Guru baru di sekolah dasar itu melangkah masuk ruang kelas. Tangannya memegang kertas berisi daftar nama siswa. ‘Kelas Unggulan’ demikian judul daftar nama siwa kertas tersebut. “Wah, sangat jarang terjadi guru baru mendapat tugas mengajar kelas unggulan,” katanya membatin. Siswa mulai masuk ke kelasnya. Ia berkenalan satu per satu dan mendapati kebiasaan berpakaian dan cara bicara yang tidak biasa di diri setiap anak.
Ia tahu bahwa siswa sering merasa bosan dan mengantuk di mata pelajaran sejarah. “Ini kelas unggulan, aku harus mengajar dengan cara yang cocok untuk setiap anak di sini,” pikirnya. Ia meminta semua anak duduk berhadap-hadapan untuk berdiskusi. “Apa yang paling kalian tidak sukai dari mata pelajaran sejarah?” tanyanya ke setiap siswa. Ia mengumpulkan semua jawaban dan membacanya detail. Guru baru itu berusaha mengenali secara mendalam karakter, kekuatan, dan kelemahan tiap siswa hingga bisa merancang cara ajar yang paling tepat.
Dalam satu tahun, siswa kelas unggulan itu mendapat nilai paling baik dibanding kelas lain. Kepala sekolah memberi apresiasi khusus kepada guru tersebut. “Bagaimana cara Anda mengajar kelas remedial (kelas untuk para siswa tidak naik kelas) itu sampai mendapat rata-rata nilai sedemikian tinggi?” tanya kepala sekolah. “Maaf, sepertinya Anda keliru, kelas yang saya ajar bukan kelas remedial. Itu kelas unggulan. Ini lembar daftar nama siswanya,” jawab sang guru. “Oh, kami mohon maaf, ada kekeliruan pemberian judul. Itu bukan daftar nama kelas unggulan, itu kelas remedial,” terang kepala sekolah.
Sobat KlasiKITA, cerita di atas membuat kita berefleksi bahwa cara pandang guru terhadap siswa sangat menentukan keberhasilan kegiatan belajar mengajar. Cerita di atas menyadarkan kita bahwa setiap siswa adalah unik dan punya kemampuan belajar masing-masing. Seringkali seorang anak dinilai kurang cerdas berdasarkan tolok ukur orang lain.
“Setiap anak dilahirkan dengan keistimewaan,” ujar Kepala Divisi KlasNol dan Keyboard KITA Anak Negeri, Siska Purwo (@siskapurwo). Kak Siska yang sudah lama berkecimpung di dunia pendidikan musik anak berpesan, setiap pengajar harus punya sense dalam mencermati metode apa yang cocok untuk diterapkan kepada setiap siswa.

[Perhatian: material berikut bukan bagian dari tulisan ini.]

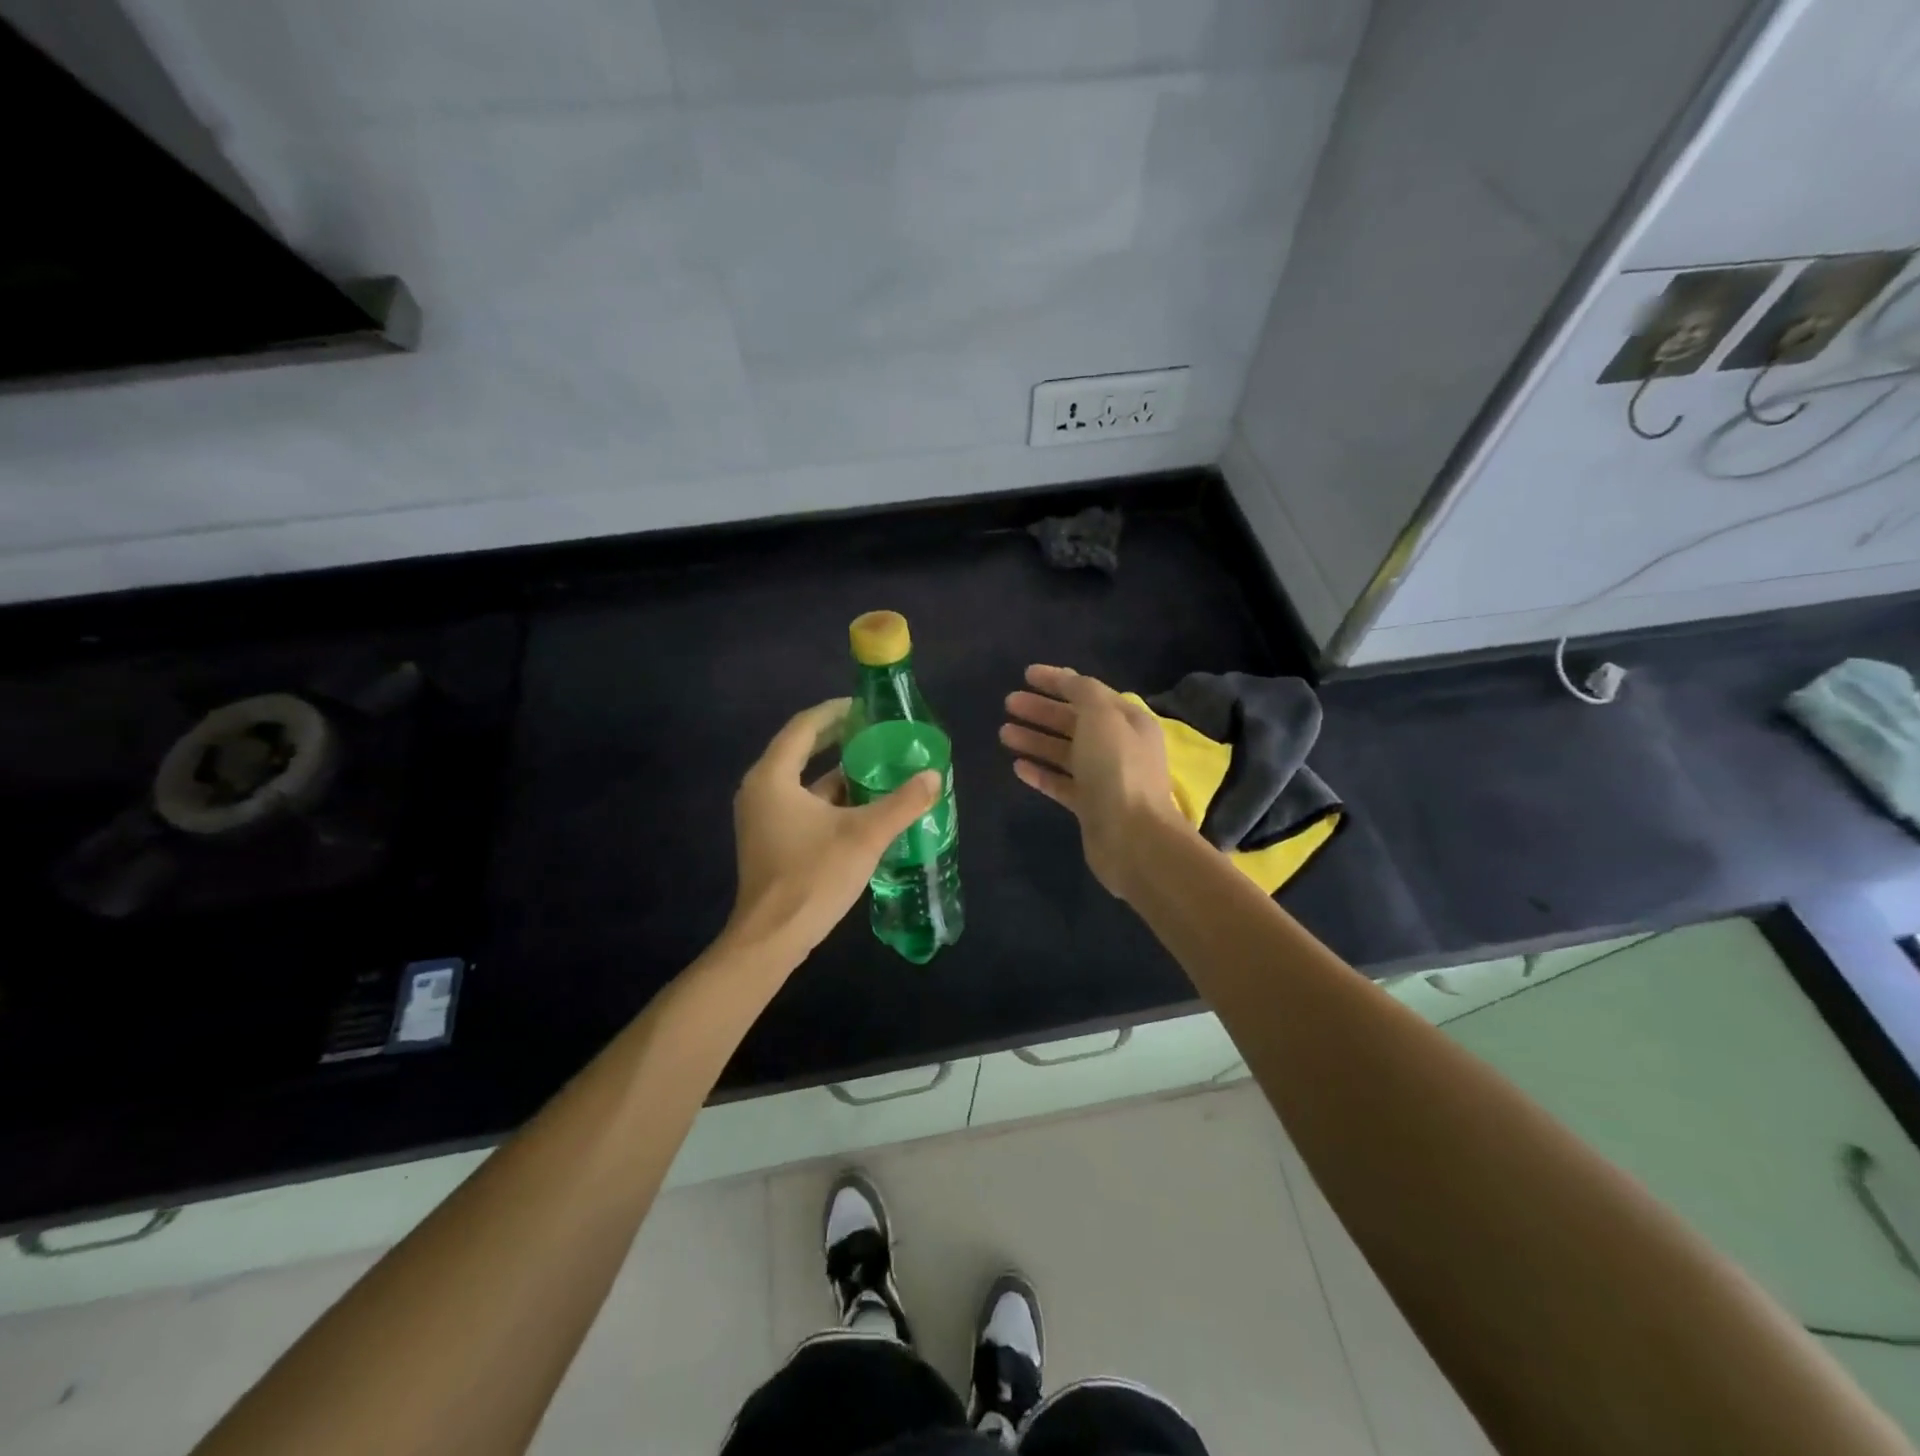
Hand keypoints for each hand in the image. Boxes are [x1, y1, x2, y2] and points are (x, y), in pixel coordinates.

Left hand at [727, 699, 940, 959]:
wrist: (771, 938)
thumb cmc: (813, 877)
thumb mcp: (865, 835)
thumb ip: (902, 802)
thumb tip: (934, 776)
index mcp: (773, 777)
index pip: (804, 727)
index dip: (835, 712)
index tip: (866, 706)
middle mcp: (761, 789)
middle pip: (801, 750)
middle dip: (838, 739)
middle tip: (876, 731)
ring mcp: (762, 816)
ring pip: (802, 780)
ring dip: (837, 771)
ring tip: (877, 765)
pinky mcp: (769, 839)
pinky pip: (800, 803)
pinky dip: (829, 797)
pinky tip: (862, 805)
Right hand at [1000, 664, 1188, 899]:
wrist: (1132, 837)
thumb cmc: (1117, 769)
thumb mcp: (1102, 716)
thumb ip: (1082, 692)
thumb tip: (1068, 680)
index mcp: (1128, 721)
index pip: (1088, 692)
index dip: (1058, 681)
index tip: (1025, 674)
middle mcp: (1118, 746)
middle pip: (1074, 721)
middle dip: (1041, 710)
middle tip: (1008, 703)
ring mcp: (1104, 778)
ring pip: (1064, 752)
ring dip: (1035, 740)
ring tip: (1003, 733)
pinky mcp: (1089, 806)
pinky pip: (1061, 783)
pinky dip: (1040, 773)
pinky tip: (1017, 766)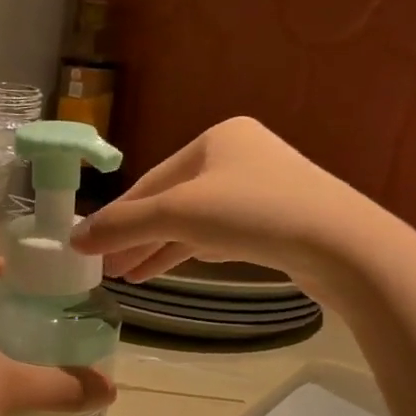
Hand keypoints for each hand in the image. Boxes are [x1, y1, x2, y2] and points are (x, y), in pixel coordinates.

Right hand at [70, 117, 399, 298]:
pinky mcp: (275, 222)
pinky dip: (190, 251)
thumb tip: (74, 238)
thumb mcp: (178, 214)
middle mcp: (237, 156)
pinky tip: (168, 268)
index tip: (88, 247)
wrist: (341, 244)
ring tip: (130, 277)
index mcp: (215, 138)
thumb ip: (123, 225)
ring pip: (193, 221)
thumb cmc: (253, 213)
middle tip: (107, 268)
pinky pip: (218, 234)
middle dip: (137, 236)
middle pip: (170, 201)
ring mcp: (260, 188)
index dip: (117, 217)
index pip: (150, 181)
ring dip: (159, 249)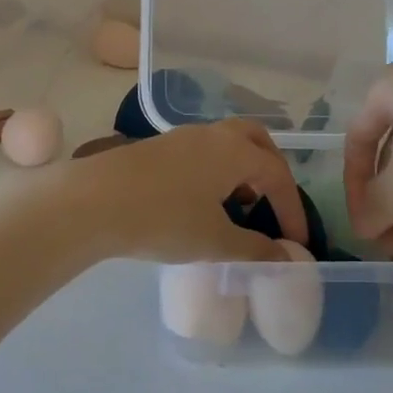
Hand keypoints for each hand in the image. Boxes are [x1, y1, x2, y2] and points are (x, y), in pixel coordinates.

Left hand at [70, 119, 308, 262]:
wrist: (94, 201)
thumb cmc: (164, 219)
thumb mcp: (214, 242)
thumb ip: (254, 249)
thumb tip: (285, 257)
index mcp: (235, 151)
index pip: (278, 174)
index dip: (292, 208)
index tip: (297, 241)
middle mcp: (212, 135)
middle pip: (255, 141)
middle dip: (271, 170)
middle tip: (273, 202)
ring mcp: (182, 138)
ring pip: (226, 144)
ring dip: (241, 170)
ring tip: (238, 206)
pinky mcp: (158, 148)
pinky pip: (202, 153)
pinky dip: (216, 172)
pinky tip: (202, 203)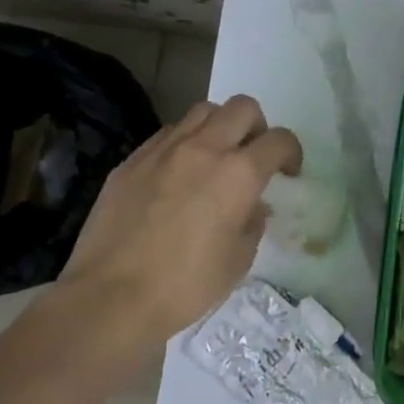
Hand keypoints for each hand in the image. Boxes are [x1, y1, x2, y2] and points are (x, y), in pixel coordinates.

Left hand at [53, 96, 301, 354]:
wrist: (111, 296)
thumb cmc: (186, 285)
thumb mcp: (239, 260)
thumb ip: (252, 222)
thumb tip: (252, 206)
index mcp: (239, 173)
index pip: (279, 140)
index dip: (291, 152)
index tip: (287, 172)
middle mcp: (204, 148)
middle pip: (243, 107)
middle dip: (257, 127)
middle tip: (253, 157)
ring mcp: (163, 150)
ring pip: (202, 111)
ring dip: (219, 127)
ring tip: (215, 158)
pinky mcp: (132, 160)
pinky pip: (168, 134)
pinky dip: (184, 142)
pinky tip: (178, 174)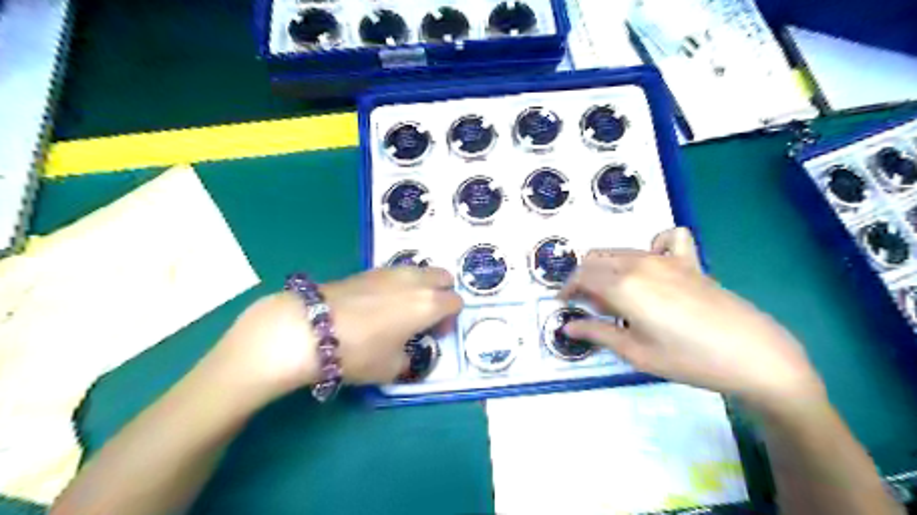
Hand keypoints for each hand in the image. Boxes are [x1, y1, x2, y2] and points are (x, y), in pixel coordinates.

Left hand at [212, 267, 462, 400]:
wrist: (309, 328)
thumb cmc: (358, 351)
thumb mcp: (390, 368)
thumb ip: (408, 360)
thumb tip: (406, 354)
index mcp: (429, 304)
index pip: (456, 301)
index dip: (450, 319)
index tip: (434, 334)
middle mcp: (415, 281)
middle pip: (443, 277)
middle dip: (442, 294)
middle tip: (426, 316)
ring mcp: (391, 271)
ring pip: (420, 271)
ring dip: (421, 286)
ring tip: (402, 309)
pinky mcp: (369, 270)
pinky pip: (397, 273)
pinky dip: (399, 284)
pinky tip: (380, 303)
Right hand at [559, 227, 823, 406]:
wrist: (752, 354)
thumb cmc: (688, 359)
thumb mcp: (635, 352)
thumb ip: (597, 333)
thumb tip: (567, 326)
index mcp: (623, 286)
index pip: (581, 276)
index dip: (567, 289)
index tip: (564, 304)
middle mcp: (639, 263)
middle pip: (596, 259)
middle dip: (584, 277)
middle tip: (589, 305)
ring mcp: (666, 258)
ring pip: (621, 250)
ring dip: (607, 267)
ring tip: (614, 295)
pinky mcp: (689, 260)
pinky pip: (666, 238)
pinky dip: (652, 246)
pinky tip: (655, 266)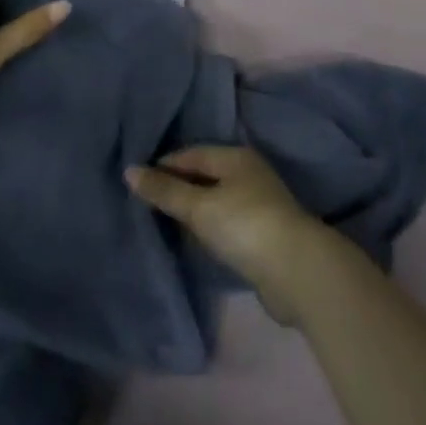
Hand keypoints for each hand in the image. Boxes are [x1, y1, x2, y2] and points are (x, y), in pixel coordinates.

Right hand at [127, 144, 332, 323]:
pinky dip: (208, 228)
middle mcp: (248, 173)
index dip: (164, 165)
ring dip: (193, 210)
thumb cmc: (244, 226)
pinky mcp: (262, 234)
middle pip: (204, 175)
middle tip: (145, 201)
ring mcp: (258, 204)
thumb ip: (165, 191)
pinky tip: (193, 240)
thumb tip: (129, 171)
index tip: (138, 180)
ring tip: (162, 221)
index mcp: (235, 157)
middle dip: (177, 187)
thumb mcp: (199, 207)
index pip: (192, 153)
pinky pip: (225, 223)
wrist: (295, 271)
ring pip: (216, 200)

“Jadi guru harus kreatif!” tegas Kak Siska yang juga aktif menulis lagu anak ini. Ia mengibaratkan memilih metode ajar untuk siswa ibarat berhadapan dengan 1000 pintu dimana kita bisa memilih pintu mana yang bisa kita masuki. “Satu, dua, atau tiga pintu ternyata mentok, tenang saja, masih ada ratusan pintu lain yang bisa kita coba,” ujar instruktur yang ramah dan paham betul cara mengajar anak-anak seperti yang bisa kita saksikan lewat video ini https://www.youtube.com/watch?v=fwHCgFqx2d0.
Salah satu pengajar Divisi Piano Klasik, Nadia Herawati juga berpendapat serupa. “Kita harus menyadari keistimewaan dari setiap murid yang kita ajar. Justru di sinilah seninya menjadi pengajar,” kata Kak Nadia yang adalah lulusan program studi Musik Universitas Pelita Harapan ini. Kak Nadia menambahkan, pengajar yang sangat mengenal siswa akan lebih mudah membangun relasi (bonding). Relasi yang baik bisa membuat pengajar menemukan metode ajar yang cocok dan mendorong siswa memecahkan masalah yang dihadapi dalam proses belajar. “Karena setiap pribadi anak yang kita ajar adalah istimewa dan unik. Jadi sebenarnya mengajar itu bukan hanya perkara kemampuan membaca not balok,” tegasnya.